(Front-end code edit data)
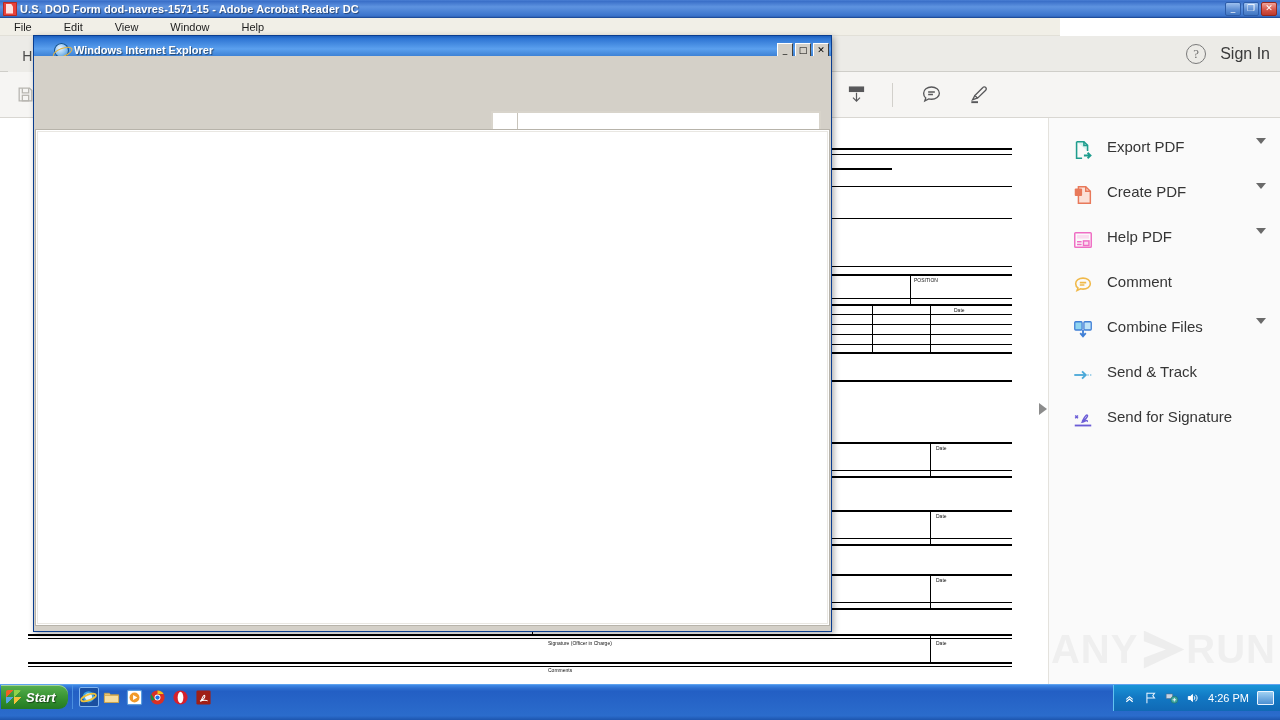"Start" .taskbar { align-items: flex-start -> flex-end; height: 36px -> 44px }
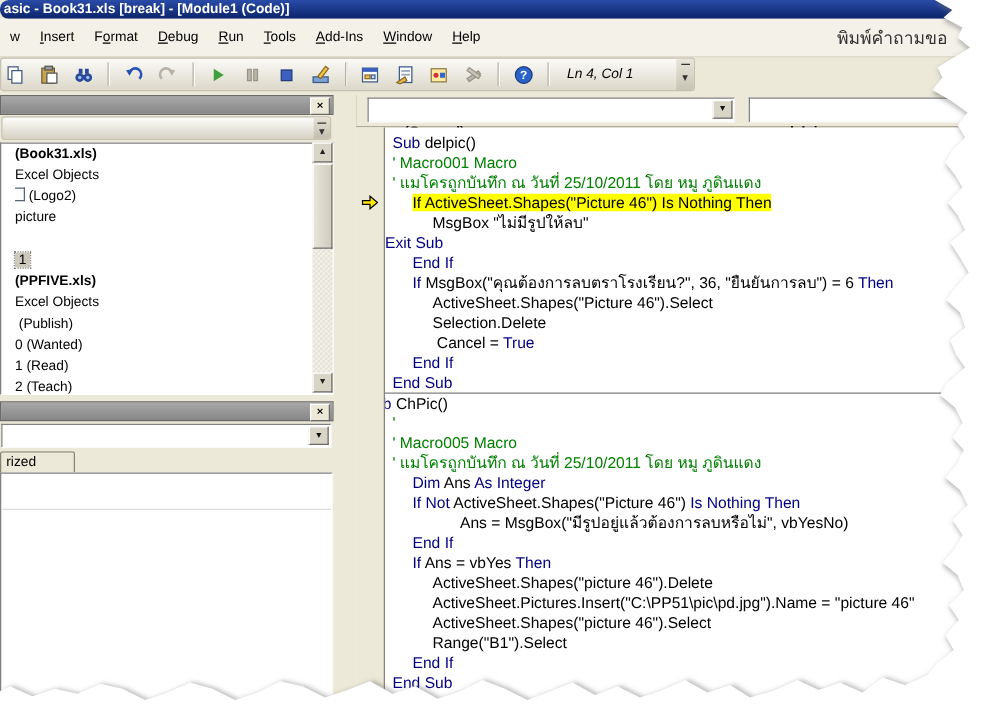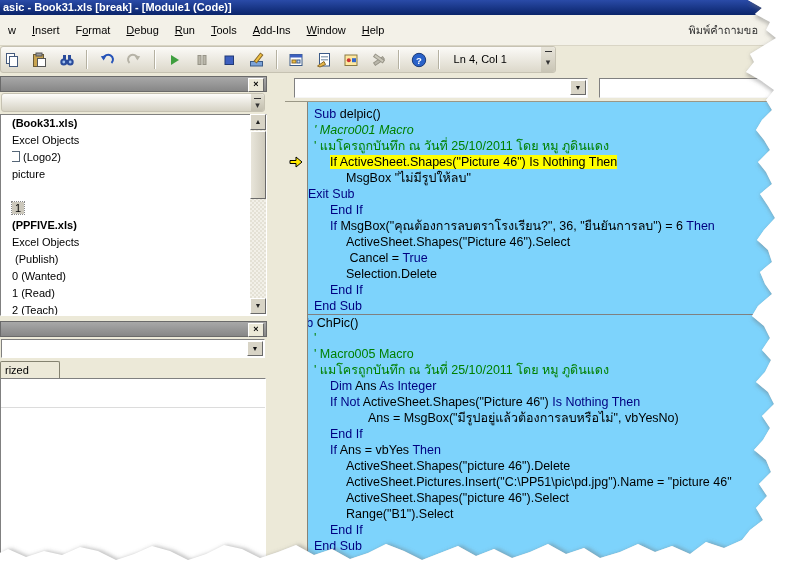"asic - Book31.xls [break] -" #titlebar { border-radius: none -> 7px }
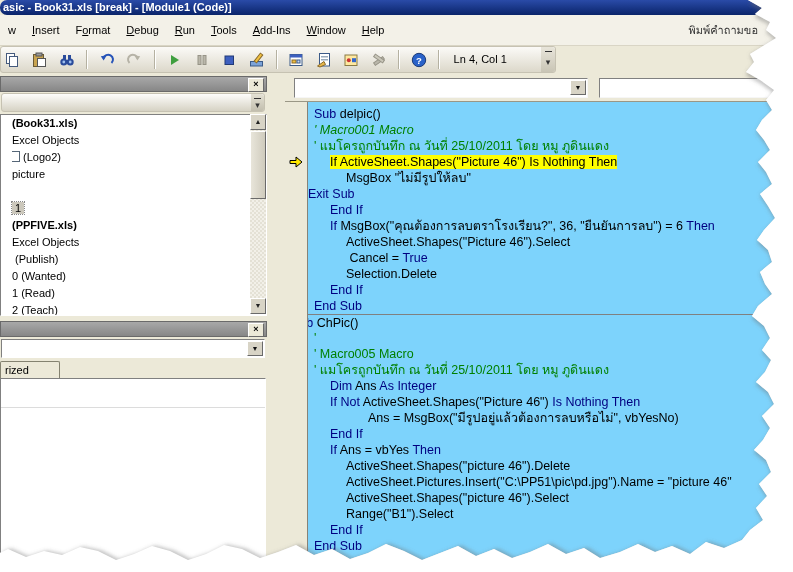"พิมพ์คำถามขอ" #help-box { font-size: 11px -> 14px }
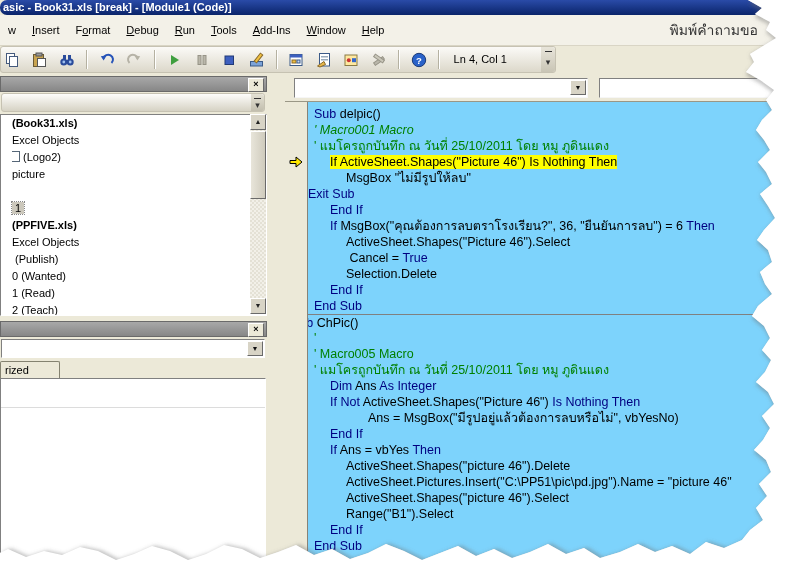"Ln 4, Col 1" #pos-label { font-style: none -> italic }
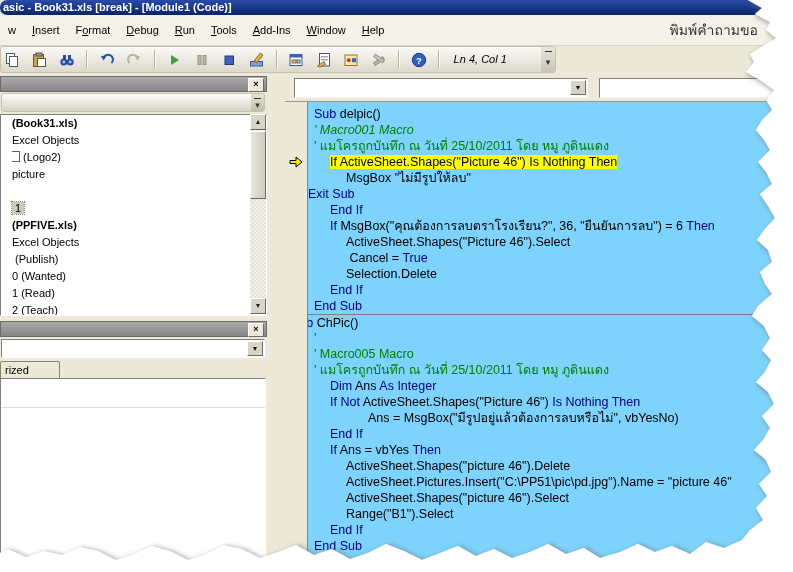"Sub delpic()" #code-body { background: #7dd3fc -> #ffffff }
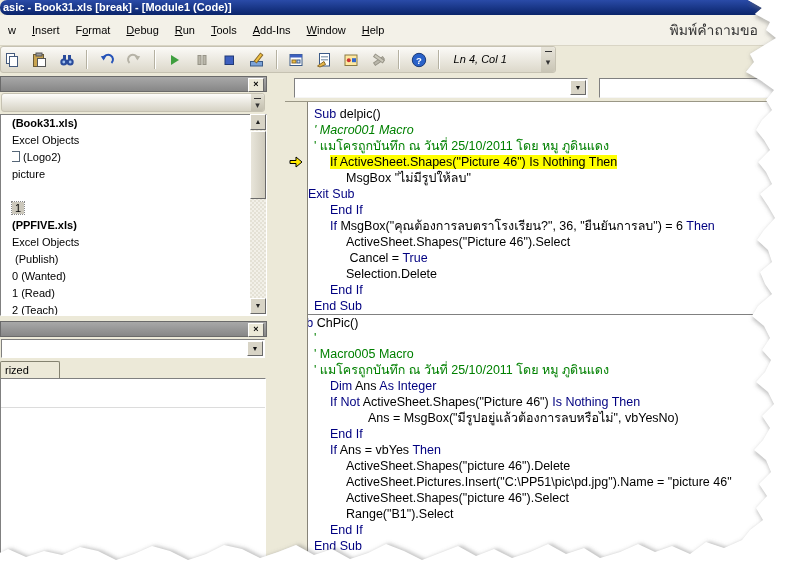"' Macro001 Macro" div.code-line { font-style: italic -> none }
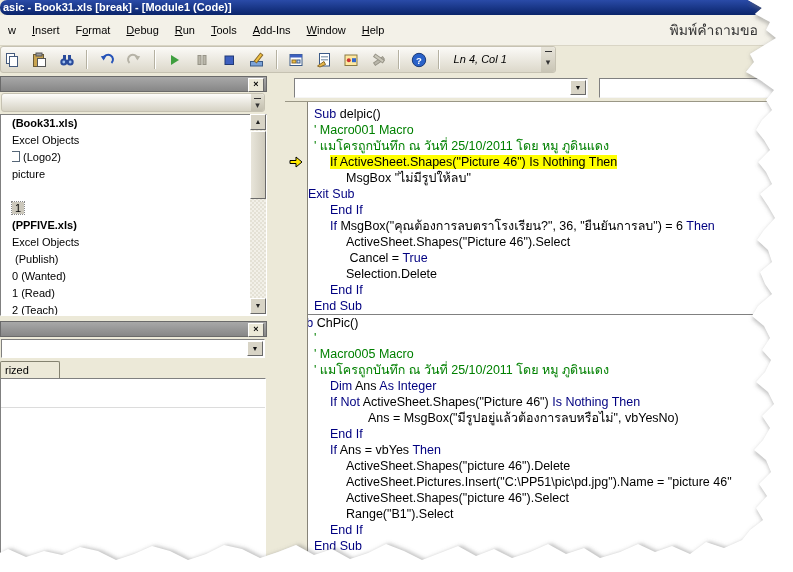"Cancel = True" div.code-line { order: before "Selection.Delete" -> after "Selection.Delete" }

▶ _Instruction_
Above are the records; return them exactly, minus the pictures.

▶ _Written reply_
"Start" .taskbar { align-items: flex-start -> flex-end; height: 36px -> 44px }
"asic - Book31.xls [break] -" #titlebar { border-radius: none -> 7px }
"พิมพ์คำถามขอ" #help-box { font-size: 11px -> 14px }
"Ln 4, Col 1" #pos-label { font-style: none -> italic }
"Sub delpic()" #code-body { background: #7dd3fc -> #ffffff }
"' Macro001 Macro" div.code-line { font-style: italic -> none }
"Cancel = True" div.code-line { order: before "Selection.Delete" -> after "Selection.Delete" }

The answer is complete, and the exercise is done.